November 2013 - Richard 'Jerry' Haworth: Loss and Gain

Loss and Gain

     When I compare
What I have lost with what I have gained,
What I have missed with what attained,
 Little room do I find for pride.


     I am aware
How many days have been idly spent;
How like an arrow the good intent
  Has fallen short or been turned aside. 


     But who shall dare
To measure loss and gain in this wise?
Defeat may be victory in disguise;
  The lowest ebb is the turn of the tide. 

Henry Longfellow

Massive credit extension has created a 30-year bull market in nominal asset prices and along with commensurate gains in productivity due to peace, deregulation and the internet; we have long enjoyed the tail winds of prosperity. Add the government’s ongoing sponsorship of the property bubble. No brainer really… Property is the one asset which the average punter can leverage up to 20 times his wealth. Once the nominal price of his house goes up, he feels flush due to the “wealth effector in the case of the US can refinance and he is flush due to real money. He then consumes more, is happier and is a more compliant citizen. A win all round!

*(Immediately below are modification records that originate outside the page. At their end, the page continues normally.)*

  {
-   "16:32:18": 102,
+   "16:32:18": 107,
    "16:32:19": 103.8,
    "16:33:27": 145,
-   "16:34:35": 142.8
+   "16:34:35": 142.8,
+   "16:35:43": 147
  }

2008’s liquidity crisis put the collateral underlying credit into question, especially property credit and loan extension. Central banks stepped into the breech to avert a financial meltdown.

Post 2008, central banks had to make a choice, deflate the credit bubble and risk systemic collapse at all levels of society or collateralise the credit with the full backing of their respective sovereign balance sheets and printing presses. They chose the latter. Again a no brainer, everybody who counts wants inflation. Yes savers, old people and old school realists don’t count.

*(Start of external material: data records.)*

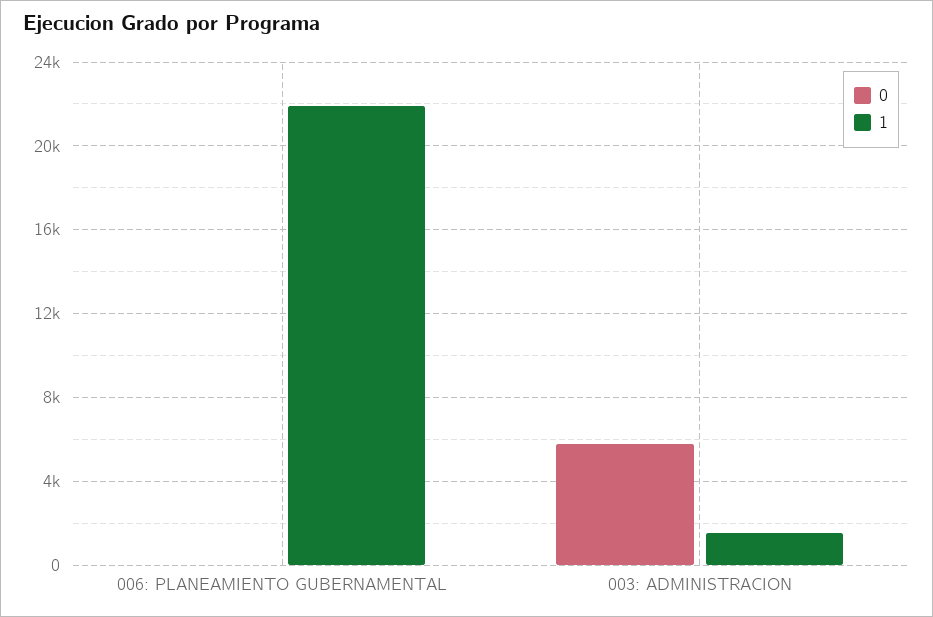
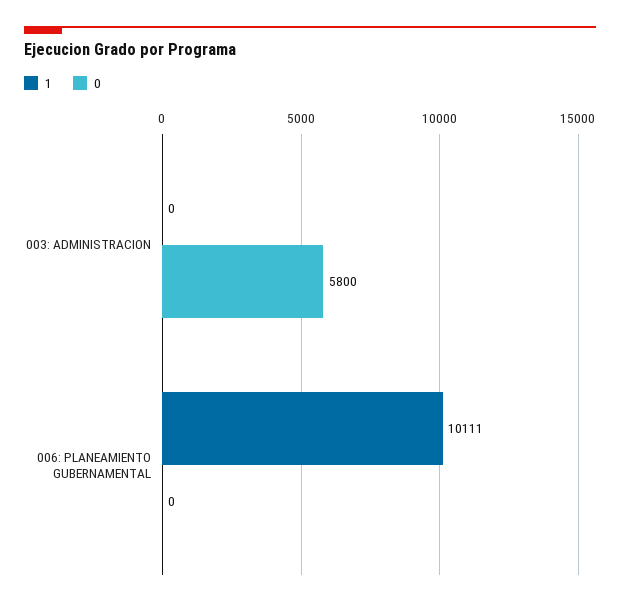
  {
    "0": {
      "006: PLANEAMIENTO GUBERNAMENTAL": 0,
      "003: ADMINISTRACION": 5800
    },
    "1": {
-     "006: PLANEAMIENTO GUBERNAMENTAL": 22000,
+     "006: PLANEAMIENTO GUBERNAMENTAL": 10111,
-     "003: ADMINISTRACION": 1500
+     "003: ADMINISTRACION": 0
    }
  }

Where is this new stock of money going?

Well firstly it must go into the rapidly deflating credit balloon to give the appearance of stability hence no collateral or liquidity crisis. Secondly it must go to the real economy, getting consumers to spend and businesses to hire. Fast forward to today and nearly all of the new stock of money is going into financial “assets” creating bull markets in structured credit, equity and bond markets. And by the way, when financial “assets” go up it is not inflation (wink wink) …only when REAL assets go up is it inflation!

And real assets are staying low for now. Investors are not realising that real wealth cannot be wished into existence as money wealth can.

What does this do for volatility?

Up to now is it suppressing volatility, creating this “slack tide” with the apparent lack of movement as central banks stand in as collateral providers. Bull markets in financial assets further suppress volatility as uncertainty wanes.

  “But who shall dare
To measure loss and gain in this wise?
Defeat may be victory in disguise;
  The lowest ebb is the turn of the tide.“

What seems like a defeat for long volatility funds may well be their victory as they accumulate exposure to extremely cheap volatility.  And whilst becalmed for now, volatility funds are loading up with convexity, ready to monetise the next volatility upswing which, if the last few volatility cycles are any guide, is not too far down the road.